Exclusivité de la garantie légale de l’article 1642-1 du code civil pour une meilleure répartition des risques entre acquéreurs et promoteurs
Si les dispositions de l’article 1642-1 du code civil ont pour finalité de protéger les acquéreurs en VEFA, leur permettant d’engager la responsabilité du vendeur en présence de vices se manifestant promptement après la prise de possession de la construction, elles viennent aussi exclure leur droit de soulever la responsabilité contractuelle classique du vendeur pour en être réparés. Exclusive, la garantie légale prime sur cette dernière en ce qui concerne les défauts apparents : elle supplante et écarte l’invocation d’un autre type de responsabilité générale.
En effet, la multiplication des fondements d’action possibles entraînerait une insécurité juridique, en ce que les litiges deviendraient plus complexes et imprévisibles, et les dispositions expressément conçues pour encadrer les actions découlant de désordres apparents seraient vidées de leur sens.
Cette garantie est spécialement adaptée aux VEFA, puisqu’elle prend en compte la nature de celle-ci, ainsi que les droits et obligations du maître d’ouvrage et de l’acheteur. Dès lors, ce régime introduit un cadre spécifique clair dont le juge du droit se fait le protecteur. Ce dernier souhaite limiter les contournements abusifs en refusant d’admettre la responsabilité contractuelle de droit commun dans de telles situations.
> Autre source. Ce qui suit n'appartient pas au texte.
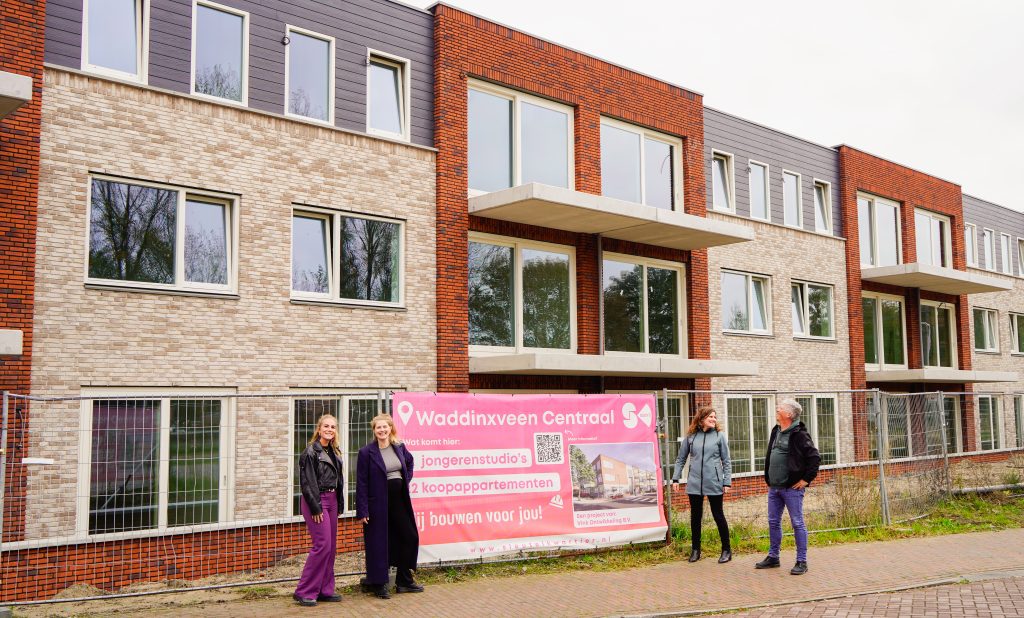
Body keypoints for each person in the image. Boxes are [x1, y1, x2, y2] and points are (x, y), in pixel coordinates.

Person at [356, 413, 422, 599]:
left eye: (385, 427)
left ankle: (404, 581)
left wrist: (404, 480)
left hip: (399, 501)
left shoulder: (399, 447)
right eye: (379, 427)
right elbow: (361, 482)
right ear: (374, 430)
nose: (382, 430)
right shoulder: (366, 452)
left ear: (390, 428)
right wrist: (363, 510)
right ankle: (379, 584)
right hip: (377, 504)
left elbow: (409, 463)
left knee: (408, 536)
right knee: (380, 543)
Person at [755, 399, 821, 575]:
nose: (777, 409)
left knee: (797, 523)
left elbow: (814, 458)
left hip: (792, 489)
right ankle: (773, 557)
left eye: (781, 408)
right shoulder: (776, 431)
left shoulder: (800, 435)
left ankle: (801, 561)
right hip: (774, 487)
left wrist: (806, 479)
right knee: (773, 522)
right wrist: (769, 478)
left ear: (789, 414)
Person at [294, 415, 345, 607]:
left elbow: (338, 481)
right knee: (322, 545)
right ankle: (304, 591)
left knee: (331, 547)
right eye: (326, 426)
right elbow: (307, 482)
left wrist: (339, 504)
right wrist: (316, 506)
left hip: (332, 500)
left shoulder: (333, 451)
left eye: (333, 426)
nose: (329, 429)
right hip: (316, 500)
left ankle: (325, 589)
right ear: (319, 428)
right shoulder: (310, 452)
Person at [672, 406, 733, 563]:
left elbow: (726, 461)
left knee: (718, 515)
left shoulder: (720, 436)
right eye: (710, 417)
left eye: (714, 416)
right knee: (695, 517)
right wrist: (676, 478)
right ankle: (696, 550)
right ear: (701, 419)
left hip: (714, 481)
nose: (713, 419)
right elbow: (681, 459)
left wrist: (727, 481)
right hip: (694, 482)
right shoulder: (691, 437)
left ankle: (726, 550)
En outre, la troisième chambre civile renforce la stricte limitation temporelle consacrée par l’article 1648. La solution rapportée souligne l’importance pour les acquéreurs d’agir rapidement après la découverte de vices, et, in fine, préserve les promoteurs d’une potentielle fragilisation : ils disposent également d’une garantie.